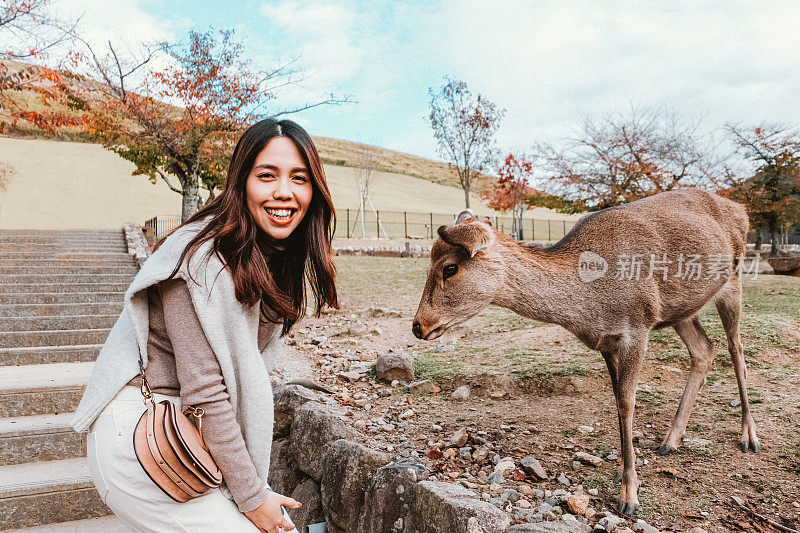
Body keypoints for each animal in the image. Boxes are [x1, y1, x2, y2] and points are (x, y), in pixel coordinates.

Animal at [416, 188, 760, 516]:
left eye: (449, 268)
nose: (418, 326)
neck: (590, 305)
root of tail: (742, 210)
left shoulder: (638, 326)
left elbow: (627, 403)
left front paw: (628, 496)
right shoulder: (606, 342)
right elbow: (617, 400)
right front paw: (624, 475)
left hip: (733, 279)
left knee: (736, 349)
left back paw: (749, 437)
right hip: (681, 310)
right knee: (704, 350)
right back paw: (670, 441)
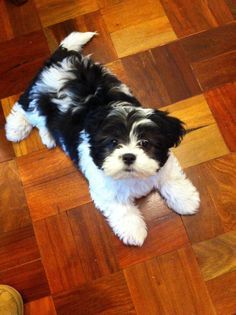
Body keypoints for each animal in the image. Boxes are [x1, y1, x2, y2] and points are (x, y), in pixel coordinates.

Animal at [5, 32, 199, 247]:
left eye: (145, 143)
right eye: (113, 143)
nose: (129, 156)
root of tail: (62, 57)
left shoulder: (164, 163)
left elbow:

---

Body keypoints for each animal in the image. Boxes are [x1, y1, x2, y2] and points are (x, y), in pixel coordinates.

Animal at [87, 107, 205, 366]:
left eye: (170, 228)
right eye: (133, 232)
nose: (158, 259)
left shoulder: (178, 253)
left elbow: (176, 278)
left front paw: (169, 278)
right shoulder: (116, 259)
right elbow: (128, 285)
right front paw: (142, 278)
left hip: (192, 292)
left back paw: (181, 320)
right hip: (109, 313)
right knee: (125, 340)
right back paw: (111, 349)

**WHAT IS EXPECTED:** Your answer should consist of the lines from the listing that hold the word "shoulder".

**EXERCISE SOLUTION:**
left shoulder: (638, 326)
right shoulder: (606, 342)
left shoulder: (164, 163)
left shoulder: (178, 253)
right shoulder: (116, 259)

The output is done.